Photolithography is a fabrication technique that is employed for use in a number of industries, including the semiconductor processing industry. Specifically, photolithography exposes energy, such as ultraviolet (UV) light, x-ray wavelength, other wavelengths of radiation, etc. to selected regions of a surface. In one common technique, the surface includes a semiconductor wafer such as silicon that has been coated with a resist material. The resist material properties are locally changed when exposed to the energy source, which allows selected regions of the resist material to remain, while unwanted regions of the resist material are removed.
In one method of photolithography, a pattern of features is formed on a patterning tool, such as a reticle or mask, (a patterning tool is referred to hereinafter in the specification by example as a “reticle”) and energy transmitted through the pattern on the reticle is focused onto a working surface to print functionally important features on the working surface using a lens that adjusts the scale of the pattern on the reticle to fit the working surface. In the semiconductor industry, there is an ever present pressure to reduce the size of features in the pattern to increase the density of printed features packed into the same semiconductor surface area. In one example industry, manufacturers of memory chips such as dynamic random access memory (DRAM) or flash memory strive to put more storage cells onto a single chip.
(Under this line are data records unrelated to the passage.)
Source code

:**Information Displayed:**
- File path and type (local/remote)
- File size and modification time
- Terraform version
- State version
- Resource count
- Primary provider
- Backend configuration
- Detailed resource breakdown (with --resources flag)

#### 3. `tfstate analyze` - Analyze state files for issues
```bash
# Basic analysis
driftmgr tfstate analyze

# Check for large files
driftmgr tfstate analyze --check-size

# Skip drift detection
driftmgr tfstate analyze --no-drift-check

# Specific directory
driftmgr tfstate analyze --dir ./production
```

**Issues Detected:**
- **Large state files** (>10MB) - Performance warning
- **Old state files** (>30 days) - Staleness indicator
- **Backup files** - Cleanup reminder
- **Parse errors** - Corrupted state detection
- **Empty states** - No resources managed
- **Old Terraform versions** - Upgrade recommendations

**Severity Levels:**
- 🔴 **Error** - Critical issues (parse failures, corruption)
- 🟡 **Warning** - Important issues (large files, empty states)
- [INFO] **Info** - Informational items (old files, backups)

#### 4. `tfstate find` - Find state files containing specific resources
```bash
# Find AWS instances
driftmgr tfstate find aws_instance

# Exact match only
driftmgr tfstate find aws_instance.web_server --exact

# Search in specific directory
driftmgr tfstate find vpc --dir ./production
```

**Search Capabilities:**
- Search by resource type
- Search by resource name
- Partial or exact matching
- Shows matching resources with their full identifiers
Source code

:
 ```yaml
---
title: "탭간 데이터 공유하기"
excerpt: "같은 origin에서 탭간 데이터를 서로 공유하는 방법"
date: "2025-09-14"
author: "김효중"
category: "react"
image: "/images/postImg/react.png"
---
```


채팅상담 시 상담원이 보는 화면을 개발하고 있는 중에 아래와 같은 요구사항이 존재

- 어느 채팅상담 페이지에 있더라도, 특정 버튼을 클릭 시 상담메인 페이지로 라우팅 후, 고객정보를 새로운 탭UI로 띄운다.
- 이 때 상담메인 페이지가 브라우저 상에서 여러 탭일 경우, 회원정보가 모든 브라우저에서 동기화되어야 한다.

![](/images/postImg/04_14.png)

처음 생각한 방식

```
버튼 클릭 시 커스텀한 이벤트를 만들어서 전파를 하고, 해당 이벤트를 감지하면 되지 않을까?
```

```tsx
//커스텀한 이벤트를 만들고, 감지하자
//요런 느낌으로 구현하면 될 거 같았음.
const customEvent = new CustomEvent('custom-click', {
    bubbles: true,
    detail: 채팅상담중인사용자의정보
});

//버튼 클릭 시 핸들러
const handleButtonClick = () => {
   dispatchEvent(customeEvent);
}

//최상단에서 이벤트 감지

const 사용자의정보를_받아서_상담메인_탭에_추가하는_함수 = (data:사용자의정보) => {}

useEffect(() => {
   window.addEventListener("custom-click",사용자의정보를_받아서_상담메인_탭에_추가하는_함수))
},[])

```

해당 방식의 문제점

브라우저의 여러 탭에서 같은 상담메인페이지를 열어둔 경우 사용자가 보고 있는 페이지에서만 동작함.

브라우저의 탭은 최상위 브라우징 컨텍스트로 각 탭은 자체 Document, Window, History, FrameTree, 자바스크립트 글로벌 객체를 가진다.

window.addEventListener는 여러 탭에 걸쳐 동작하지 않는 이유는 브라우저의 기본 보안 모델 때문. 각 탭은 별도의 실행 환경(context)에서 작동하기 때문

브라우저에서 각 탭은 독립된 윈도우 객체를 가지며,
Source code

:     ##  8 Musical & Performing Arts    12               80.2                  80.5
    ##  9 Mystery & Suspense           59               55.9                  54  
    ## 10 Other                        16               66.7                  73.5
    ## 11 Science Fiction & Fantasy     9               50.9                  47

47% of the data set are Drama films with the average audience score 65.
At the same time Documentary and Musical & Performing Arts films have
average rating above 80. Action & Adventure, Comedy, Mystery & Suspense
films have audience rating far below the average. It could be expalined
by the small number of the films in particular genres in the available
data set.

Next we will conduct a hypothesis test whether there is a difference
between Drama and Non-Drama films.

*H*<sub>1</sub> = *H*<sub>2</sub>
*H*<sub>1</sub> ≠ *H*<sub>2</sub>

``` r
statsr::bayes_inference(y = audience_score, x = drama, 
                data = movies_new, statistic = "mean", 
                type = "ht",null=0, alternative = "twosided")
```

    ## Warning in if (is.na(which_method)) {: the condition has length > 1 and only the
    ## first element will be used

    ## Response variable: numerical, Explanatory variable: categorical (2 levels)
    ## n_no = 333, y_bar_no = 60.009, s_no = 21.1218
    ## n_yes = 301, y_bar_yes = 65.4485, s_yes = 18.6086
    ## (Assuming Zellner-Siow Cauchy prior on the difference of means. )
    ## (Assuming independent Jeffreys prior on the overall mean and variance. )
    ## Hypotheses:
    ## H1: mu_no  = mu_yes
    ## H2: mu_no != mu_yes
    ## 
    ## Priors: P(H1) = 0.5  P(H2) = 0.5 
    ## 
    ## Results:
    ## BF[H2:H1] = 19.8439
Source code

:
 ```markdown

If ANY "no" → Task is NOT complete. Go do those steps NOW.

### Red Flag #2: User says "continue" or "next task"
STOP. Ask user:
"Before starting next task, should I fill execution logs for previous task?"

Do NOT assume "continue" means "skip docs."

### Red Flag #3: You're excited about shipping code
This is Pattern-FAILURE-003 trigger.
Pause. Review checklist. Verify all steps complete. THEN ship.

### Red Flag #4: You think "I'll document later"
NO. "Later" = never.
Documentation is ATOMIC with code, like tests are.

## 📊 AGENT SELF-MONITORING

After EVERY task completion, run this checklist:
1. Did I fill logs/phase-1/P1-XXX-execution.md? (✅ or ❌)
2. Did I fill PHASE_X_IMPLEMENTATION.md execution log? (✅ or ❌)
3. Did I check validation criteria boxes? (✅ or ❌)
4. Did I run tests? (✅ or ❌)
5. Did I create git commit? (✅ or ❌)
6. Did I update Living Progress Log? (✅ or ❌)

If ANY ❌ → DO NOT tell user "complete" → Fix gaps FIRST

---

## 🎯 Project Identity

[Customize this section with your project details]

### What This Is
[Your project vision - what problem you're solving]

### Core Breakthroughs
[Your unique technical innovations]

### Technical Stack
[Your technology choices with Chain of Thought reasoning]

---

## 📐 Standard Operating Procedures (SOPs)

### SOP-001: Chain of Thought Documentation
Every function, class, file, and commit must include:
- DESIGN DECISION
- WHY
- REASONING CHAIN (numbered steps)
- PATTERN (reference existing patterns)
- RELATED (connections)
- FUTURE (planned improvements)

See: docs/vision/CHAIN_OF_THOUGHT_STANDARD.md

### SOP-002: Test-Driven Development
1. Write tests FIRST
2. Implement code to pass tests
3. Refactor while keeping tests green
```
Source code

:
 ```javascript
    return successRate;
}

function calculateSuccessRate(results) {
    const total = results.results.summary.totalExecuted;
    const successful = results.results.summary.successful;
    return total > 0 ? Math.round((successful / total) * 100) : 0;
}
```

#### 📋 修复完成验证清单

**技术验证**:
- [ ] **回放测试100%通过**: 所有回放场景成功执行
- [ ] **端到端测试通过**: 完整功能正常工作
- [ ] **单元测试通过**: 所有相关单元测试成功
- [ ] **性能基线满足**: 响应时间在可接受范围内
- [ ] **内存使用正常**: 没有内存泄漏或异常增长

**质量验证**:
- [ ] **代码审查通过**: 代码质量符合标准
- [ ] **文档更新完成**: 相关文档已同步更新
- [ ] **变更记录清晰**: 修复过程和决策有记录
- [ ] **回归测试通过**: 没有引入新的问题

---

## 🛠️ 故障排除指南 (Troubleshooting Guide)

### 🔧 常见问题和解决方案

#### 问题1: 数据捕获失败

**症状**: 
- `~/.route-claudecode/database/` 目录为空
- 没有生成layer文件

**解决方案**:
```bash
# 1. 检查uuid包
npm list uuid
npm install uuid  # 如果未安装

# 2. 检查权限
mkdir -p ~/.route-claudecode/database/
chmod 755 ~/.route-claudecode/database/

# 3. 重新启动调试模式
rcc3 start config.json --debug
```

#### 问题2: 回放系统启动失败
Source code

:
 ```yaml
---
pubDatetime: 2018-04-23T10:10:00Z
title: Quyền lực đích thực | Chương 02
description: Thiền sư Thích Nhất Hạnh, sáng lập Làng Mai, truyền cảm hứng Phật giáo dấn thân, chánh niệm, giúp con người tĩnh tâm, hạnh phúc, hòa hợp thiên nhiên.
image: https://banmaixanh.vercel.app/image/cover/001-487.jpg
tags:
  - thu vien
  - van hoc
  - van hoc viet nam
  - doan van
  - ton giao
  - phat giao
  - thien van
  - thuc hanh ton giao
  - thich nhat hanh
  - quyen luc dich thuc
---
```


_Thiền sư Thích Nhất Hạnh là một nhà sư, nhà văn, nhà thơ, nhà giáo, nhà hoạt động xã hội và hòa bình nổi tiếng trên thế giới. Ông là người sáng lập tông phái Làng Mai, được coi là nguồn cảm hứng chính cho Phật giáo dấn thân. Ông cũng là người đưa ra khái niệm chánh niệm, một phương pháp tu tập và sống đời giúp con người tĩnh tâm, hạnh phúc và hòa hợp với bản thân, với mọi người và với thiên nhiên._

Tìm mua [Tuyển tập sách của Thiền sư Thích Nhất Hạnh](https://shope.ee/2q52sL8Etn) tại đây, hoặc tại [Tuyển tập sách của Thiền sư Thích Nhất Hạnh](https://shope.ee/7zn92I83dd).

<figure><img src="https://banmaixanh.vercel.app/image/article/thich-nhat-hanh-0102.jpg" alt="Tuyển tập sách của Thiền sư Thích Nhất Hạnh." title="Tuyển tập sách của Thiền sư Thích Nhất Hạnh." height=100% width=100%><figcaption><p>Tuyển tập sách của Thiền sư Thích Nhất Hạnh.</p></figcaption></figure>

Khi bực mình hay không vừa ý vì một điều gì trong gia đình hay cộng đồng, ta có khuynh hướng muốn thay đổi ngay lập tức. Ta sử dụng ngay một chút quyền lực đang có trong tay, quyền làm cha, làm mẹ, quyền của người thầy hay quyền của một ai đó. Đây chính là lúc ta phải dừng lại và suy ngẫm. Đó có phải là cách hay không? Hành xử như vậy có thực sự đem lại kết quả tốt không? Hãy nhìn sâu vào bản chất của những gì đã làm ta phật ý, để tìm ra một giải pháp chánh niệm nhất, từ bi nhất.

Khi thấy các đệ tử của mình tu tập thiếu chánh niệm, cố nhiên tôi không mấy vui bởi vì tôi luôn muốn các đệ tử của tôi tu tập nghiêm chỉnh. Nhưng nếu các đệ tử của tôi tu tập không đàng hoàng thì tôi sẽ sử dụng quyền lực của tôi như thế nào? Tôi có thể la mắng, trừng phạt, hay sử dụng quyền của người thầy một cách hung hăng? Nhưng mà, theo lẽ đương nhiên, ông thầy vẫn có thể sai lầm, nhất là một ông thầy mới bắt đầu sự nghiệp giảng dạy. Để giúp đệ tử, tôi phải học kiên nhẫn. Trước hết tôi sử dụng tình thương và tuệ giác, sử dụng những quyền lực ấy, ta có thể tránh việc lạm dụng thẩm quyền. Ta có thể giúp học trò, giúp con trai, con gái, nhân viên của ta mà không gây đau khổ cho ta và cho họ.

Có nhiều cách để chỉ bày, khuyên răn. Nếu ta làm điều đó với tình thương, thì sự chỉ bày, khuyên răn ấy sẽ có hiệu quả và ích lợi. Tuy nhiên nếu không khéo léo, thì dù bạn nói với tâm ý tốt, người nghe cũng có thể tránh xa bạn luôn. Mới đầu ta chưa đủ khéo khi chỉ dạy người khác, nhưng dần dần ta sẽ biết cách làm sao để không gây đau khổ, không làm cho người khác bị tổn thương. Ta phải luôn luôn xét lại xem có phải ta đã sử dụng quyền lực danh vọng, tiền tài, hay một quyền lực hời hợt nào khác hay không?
As feature size decreases, photolithography of smaller and smaller features becomes more and more difficult. Imaging fidelity can be degraded by some non-ideal properties of a lens, such as aberrations. During high volume manufacturing, a lens constantly receives energy and lens heating may cause optical aberrations. Methods and devices to reduce lens heating induced optical aberrations are needed to keep pace with ever increasing photolithography demands such as smaller feature sizes.